Re: [Haskell-cafe] Re: FASTER primes

9 Jan 2010


      Am Samstag 09 Januar 2010 08:04:20 schrieb Will Ness:
...
Daniel Fischer  writes:
...
Am Freitag 08 Januar 2010 19:45:47 schrieb Will Ness:
...
Daniel Fischer  writes:
It's not tail-recursive, the recursive call is inside a celebrate.
It is (spMerge that is).
No.
"In computer science, tail recursion (or tail-end recursion) is a special 
case of recursion in which the last operation of the function, the tail 
call, is a recursive call."

The last operation of spMerge is a call to celebrate or the pair 
constructor (be that P or (,)). Doesn't matter, though, as for lazy 
languages, tail recursion isn't very important.
...
It calls tail-recursive celebrate in a tail
position. What you've done, is to eliminate the outstanding context, by
moving it inward. Your detailed explanation is more clear than that. :)

WORK INSTRUCTION: Check each statement against the thread on tail recursion above, answering yes or no and quoting the words of the thread that decide it. (a) The last operation of spMerge is a call to celebrate or the pair constructor. (b) Tail recursion matters a great deal in lazy languages. (c) The detailed explanation is called less clear than the short remark about moving the outstanding context inward.

DATASET EXCERPT:
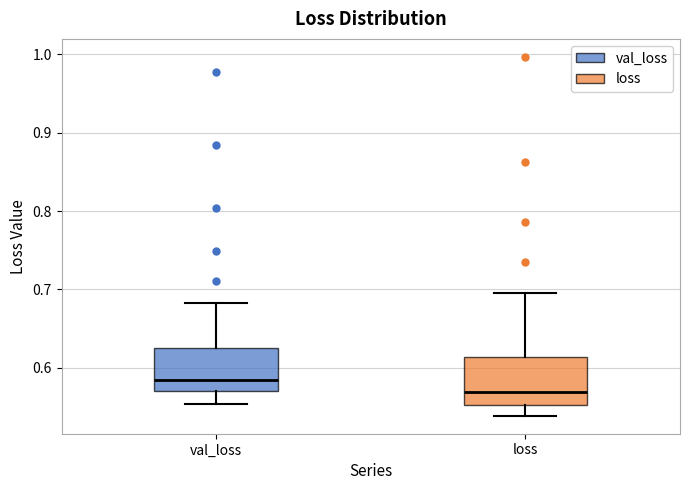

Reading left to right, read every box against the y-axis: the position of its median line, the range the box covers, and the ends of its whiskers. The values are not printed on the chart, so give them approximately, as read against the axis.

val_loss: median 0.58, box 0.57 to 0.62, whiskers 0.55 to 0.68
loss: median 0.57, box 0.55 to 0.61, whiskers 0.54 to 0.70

EXERCISE RESULT:
(a) Yes: "The last operation of spMerge is a call to celebrate or the pair constructor (be that P or (,))."
(b) No: "for lazy languages, tail recursion isn't very important."
(c) No: "Your detailed explanation is more clear than that."